A intervenção de Weber veio no momento certo, quando o marxismo - em particular o marxismo vulgar - reduziu as práticas e crenças "não económicas", a superestrutura, a uma base determinada, o modo de produção. Do mesmo modo, a filosofia especulativa impunha as suas próprias categorias metafísicas a diversas realidades concretas, tornando assim um determinado caso a-histórico. Weber aborda ambos os métodos, materialista e puramente idealista, como "igualmente possíveis, mas cada um deles não serve como preparação, mas como conclusão de uma investigação". [10] Para provar este ponto, Weber demonstrou como a ética e a moral desempenharam um papel significativo na ascensão do capitalismo moderno. A ética do trabalho protestante, por exemplo, funcionou como um mecanismo sofisticado que incentivou a população a "cuidar de si", o que serviu de atividade social subjacente ao capitalismo burguês.
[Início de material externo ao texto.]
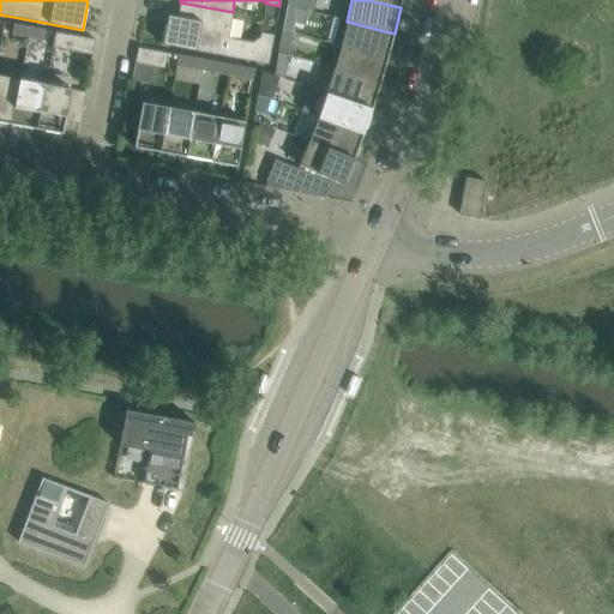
[(167,24),(162,46),(257,62),(269,65),(274,35),(259,32),(258,38),(251,43),(228,38),(221,30),(230,23),(233,12),(180,2),(178,18),(172,17),(168,16),(168,17),(167,24)]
É claro que a ética do trabalho não foi o único elemento, a filosofia utilitarista contribuiu igualmente para a formação de uma cultura de trabalho burocrática cujos efeitos secundários são bem conhecidos do mundo moderno. [9]

Em resposta à abordagem redutora do economicismo ou marxismo vulgar, como também é conhecido, Louis Althusser e Raymond Williams introduziram uma nova compreensão do pensamento marxista. Althusser e Williams introduziram a política e a cultura como novos pontos de entrada, a par do modo de produção, na metodologia marxista. No entanto, existe um forte contraste entre os argumentos dos académicos. Tomando Williams como ponto de discussão, ele critica a abordagem mecanicista do marxismo que encoraja uma leitura atenta dos conceitos marxianos. Conceitos como o ser, a consciência, a classe, o capital, o trabalho, a força de trabalho, a mercadoria, a economia, a política, etc. não são categorias fechadas, mas sim práticas ou práxis interativas, envolventes e abertas.[11] Althusser, por outro lado, propõe a "sobredeterminação" como forças múltiplas em vez de uma força única ou modos de produção isolados. No entanto, defende que a economia é "determinante em última instância". [11]

Sistemas fechados[editar | editar código-fonte]

Em antropologia, o termo "sistema" é amplamente utilizado para descrever os fenómenos socioculturais de uma determinada sociedade de uma forma holística. Por exemplo, o sistema de parentesco, o sistema matrimonial, o sistema cultural, o sistema religioso, o sistema totémico, etc. Esta abordagem sistémica de uma sociedade revela a preocupação dos primeiros antropólogos em captar a realidade sem reduzir a complexidade de uma determinada comunidade. Na sua busca do padrão subjacente a uma realidade, "descobriram" o sistema de parentesco como uma estrutura fundamental dos nativos. No entanto, os seus sistemas são sistemas fechados porque reduzem a complexidade e a fluidez ao imporem conceitos antropológicos como genealogia, parentesco, hereditariedade, casamento. [12]

Relativismo cultural[editar | editar código-fonte]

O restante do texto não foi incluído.